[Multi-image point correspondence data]
══════
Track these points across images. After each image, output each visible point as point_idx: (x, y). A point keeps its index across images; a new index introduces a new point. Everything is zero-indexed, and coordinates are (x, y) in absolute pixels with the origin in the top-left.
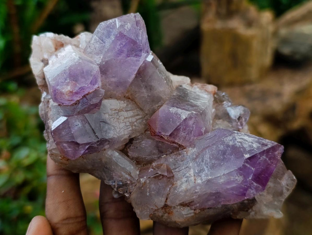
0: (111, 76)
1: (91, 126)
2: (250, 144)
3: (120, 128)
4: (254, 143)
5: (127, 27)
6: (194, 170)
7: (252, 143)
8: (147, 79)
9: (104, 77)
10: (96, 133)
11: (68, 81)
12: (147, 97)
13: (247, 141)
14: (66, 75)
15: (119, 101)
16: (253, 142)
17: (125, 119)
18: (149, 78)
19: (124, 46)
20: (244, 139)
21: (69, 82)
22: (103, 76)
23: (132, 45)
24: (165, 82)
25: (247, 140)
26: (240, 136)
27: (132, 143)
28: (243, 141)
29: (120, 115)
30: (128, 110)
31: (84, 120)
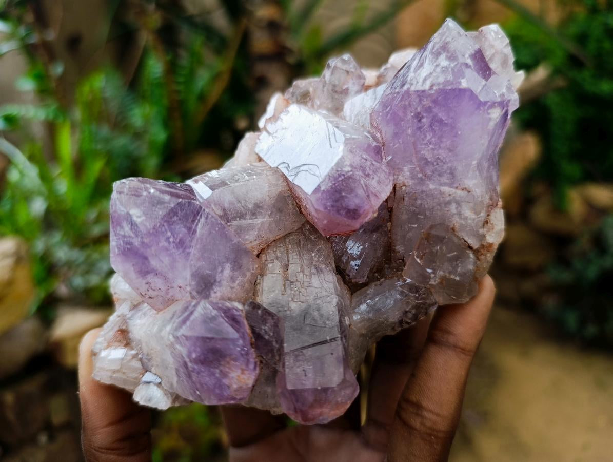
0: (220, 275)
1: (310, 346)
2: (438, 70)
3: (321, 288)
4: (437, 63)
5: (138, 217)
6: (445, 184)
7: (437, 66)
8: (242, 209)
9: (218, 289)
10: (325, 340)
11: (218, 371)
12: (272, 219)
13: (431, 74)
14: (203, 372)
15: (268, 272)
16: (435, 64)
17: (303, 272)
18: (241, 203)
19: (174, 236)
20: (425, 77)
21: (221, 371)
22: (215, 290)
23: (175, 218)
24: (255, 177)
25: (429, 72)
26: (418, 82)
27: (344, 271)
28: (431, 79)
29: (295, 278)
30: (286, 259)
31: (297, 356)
══════
Hand back the data above exactly, leaving out all pictures.

== COMPLETED TASK ==
Track these points across images. After each image, output each visible point as point_idx: (x, y). A point keeps its index across images; a new index introduces a new point. Everything is zero-indexed, and coordinates are (x, y) in absolute pixels with the origin in the top-left.
0: (111, 76)
1: (91, 126)
2: (250, 144)
3: (120, 128)
4: (254, 143)
5: (127, 27)
6: (194, 170)
7: (252, 143)
8: (147, 79)
9: (104, 77)
10: (96, 133)
11: (68, 81)
12: (147, 97)
13: (247, 141)
14: (66, 75)
15: (119, 101)
16: (253, 142)
17: (125, 119)
18: (149, 78)
19: (124, 46)
20: (244, 139)
21: (69, 82)
22: (103, 76)
23: (132, 45)
24: (165, 82)
25: (247, 140)
26: (240, 136)
27: (132, 143)
28: (243, 141)
29: (120, 115)
30: (128, 110)
31: (84, 120)
0: (220, 275)
1: (310, 346)
2: (438, 70)
3: (321, 288)
4: (437, 63)
5: (138, 217)
6: (445, 184)
7: (437, 66)
8: (242, 209)
9: (218, 289)
10: (325, 340)
11: (218, 371)
12: (272, 219)
13: (431, 74)
14: (203, 372)
15: (268, 272)
16: (435, 64)
17: (303, 272)
18: (241, 203)
19: (174, 236)
20: (425, 77)
21: (221, 371)
22: (215, 290)
23: (175, 218)
24: (255, 177)
25: (429, 72)
26: (418, 82)
27: (344, 271)
28: (431, 79)
29: (295, 278)
30: (286, 259)
31: (297, 356)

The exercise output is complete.